Comparison of methods for a 2 × 4 nonrectangular case

	Accuracy Index			PCS
N	HP-L	HP-W	YC	HP-L	HP-W	YC
24	0.334	0.329	0.308	0.606	0.595	0.597
32	0.364	0.361	0.357	0.643	0.638	0.641
48	0.383	0.386	0.396	0.661	0.663	0.677
24 (bracket)	0.308	0.307	0.249	0.560	0.557	0.516
32 (bracket)	0.351	0.357	0.309	0.594	0.600	0.565
48 (bracket)	0.372	0.385	0.352	0.614	0.618	0.604

5. Discussion

Our evaluation of two new methods and two existing methods over a range of scenarios suggests that for studies with a smaller number of dose levels, the proposed methods have better performance than the existing methods. In studies with a larger number of doses, the existing methods are preferred. Further research is also needed into methods for choosing and adapting orderings in the proposed methods to assess whether the advantages seen with 4 dose levels can be extended to studies with a greater number of doses. The Yuan and Chappell method was originally proposed for more than 2 groups and we are in the process of extending our proposed methods, and the shift model, to 3 or more ordered groups.

Appendix

Hwang-Peddada estimation

Hwang and Peddada [11] proposed a general method of estimation of parameters subject to a partial order. In a partial order, there are pairs of parameters for which the ordering of the parameters is known, but also pairs for which the ordering is not known. Before describing the design based on these estimates, we will briefly describe Hwang-Peddada estimation for binary variables subject to a partial orders, using the example in Table 1.

Hwang-Peddada estimation depends on a distinction between “nodal” and “non-nodal” parameters. Nodal parameters are those whose ordering with all the other parameters is is known. For example, π₁₁ and π₂₄ are nodal parameters, since π₁₁ is known to be less than, and π₂₄ is known to be greater than, any of the other parameters.
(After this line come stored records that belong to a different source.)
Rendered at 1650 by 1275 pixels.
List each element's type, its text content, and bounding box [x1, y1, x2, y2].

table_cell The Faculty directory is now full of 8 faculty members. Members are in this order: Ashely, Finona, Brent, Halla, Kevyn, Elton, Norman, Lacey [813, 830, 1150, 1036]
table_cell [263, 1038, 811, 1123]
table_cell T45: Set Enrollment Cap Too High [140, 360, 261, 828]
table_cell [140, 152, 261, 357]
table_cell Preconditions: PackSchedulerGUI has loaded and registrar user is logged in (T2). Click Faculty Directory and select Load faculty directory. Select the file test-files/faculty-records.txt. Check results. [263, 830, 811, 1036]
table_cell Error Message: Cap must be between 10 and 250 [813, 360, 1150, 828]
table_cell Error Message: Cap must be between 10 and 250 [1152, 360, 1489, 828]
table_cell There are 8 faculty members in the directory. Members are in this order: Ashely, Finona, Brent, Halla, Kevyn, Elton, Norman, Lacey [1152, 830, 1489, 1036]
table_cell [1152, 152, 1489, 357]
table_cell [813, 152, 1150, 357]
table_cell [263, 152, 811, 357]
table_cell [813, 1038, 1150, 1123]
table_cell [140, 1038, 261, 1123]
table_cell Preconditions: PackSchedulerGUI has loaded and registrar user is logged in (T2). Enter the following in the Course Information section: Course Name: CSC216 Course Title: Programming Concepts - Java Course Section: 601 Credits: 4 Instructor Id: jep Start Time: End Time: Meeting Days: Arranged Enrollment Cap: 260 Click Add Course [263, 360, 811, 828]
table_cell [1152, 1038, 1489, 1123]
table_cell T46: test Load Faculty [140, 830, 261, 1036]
The remaining parameters are non-nodal; for each parameter, there is at least one other parameter for which the ordering is unknown; for example, the ordering between π₁₂ and π₂₁ is unknown. Estimation of the nodal parameters proceeds by guessing at the unknown orders among the parameters, making sure that the guess preserves the known orderings. For example, a possible guess at the ordering is given in (6)
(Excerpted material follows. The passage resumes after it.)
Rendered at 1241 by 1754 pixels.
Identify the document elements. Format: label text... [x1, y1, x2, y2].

$${\pi }_{11}\le {\pi }_{21}\le {\pi }_{12}\le {\pi }_{22}\le {\pi }_{13}\le {\pi }_{23}\le {\pi }_{14}\le {\pi }_{24}$$ (6)
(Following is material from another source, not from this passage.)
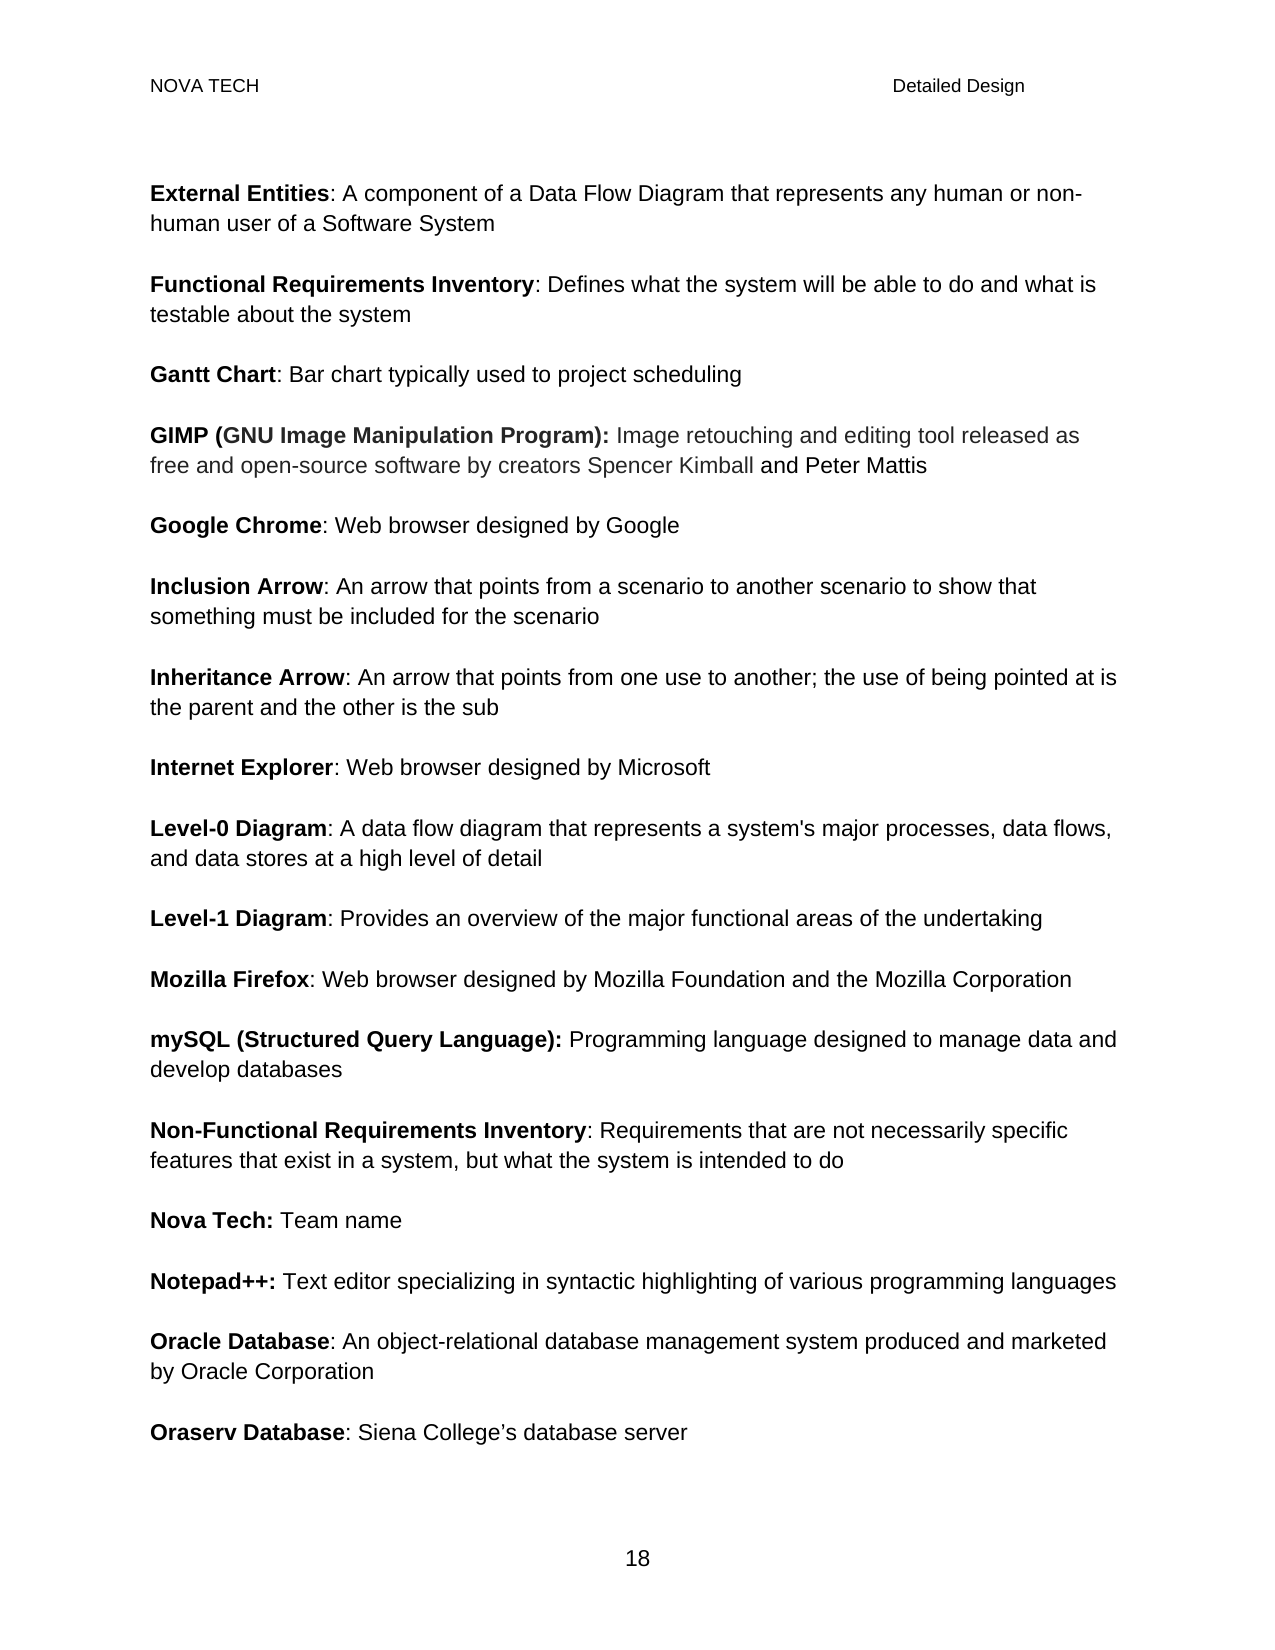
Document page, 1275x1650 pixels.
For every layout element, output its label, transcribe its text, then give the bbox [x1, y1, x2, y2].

This preserves the monotonicity within rows and within columns, and could be interpreted as a guess that the difference in the probability of a DLT between groups is less than the difference in the probability of a DLT due to changes in dose within a group. Once the guess is made, the parameters follow a ”simple order” and the estimates of the nodal parameters can be obtained with any one of several standard methods in order restricted inference, such as the ’pool adjacent violators algorithm’ (PAVA) or the minimum lower sets algorithm [24]. At this stage, we retain the estimates of the nodal parameters and discard the estimates of the non-nodal parameters. In the example, at this point, we have estimates π̂₁₁ and π̂₂₂. To estimate each of the non-nodal parameters, we delete the smallest number of parameters from the set that will make the given parameter nodal. For example, to estimate π₁₂, if we were to remove π₂₁, then π₁₂ would be a nodal parameter. The parameter π₁₂ could be estimated using a modification of the PAVA algorithm for the simple order 7 determined by our guess at the unknown orderings, with π₂₁ removed, and π₁₁ and π₂₄ fixed at their previously estimated values.

$${\hat{\pi }}_{11}\le {\pi }_{12}\le {\pi }_{22}\le {\pi }_{13}\le {\pi }_{23}\le {\pi }_{14}\le {\hat{\pi }}_{24}$$ (7)

Estimation proceeds until all the nodal and non-nodal parameters have been estimated. Further details on computational aspects, other examples and the statistical properties of Hwang-Peddada estimates are given in [11].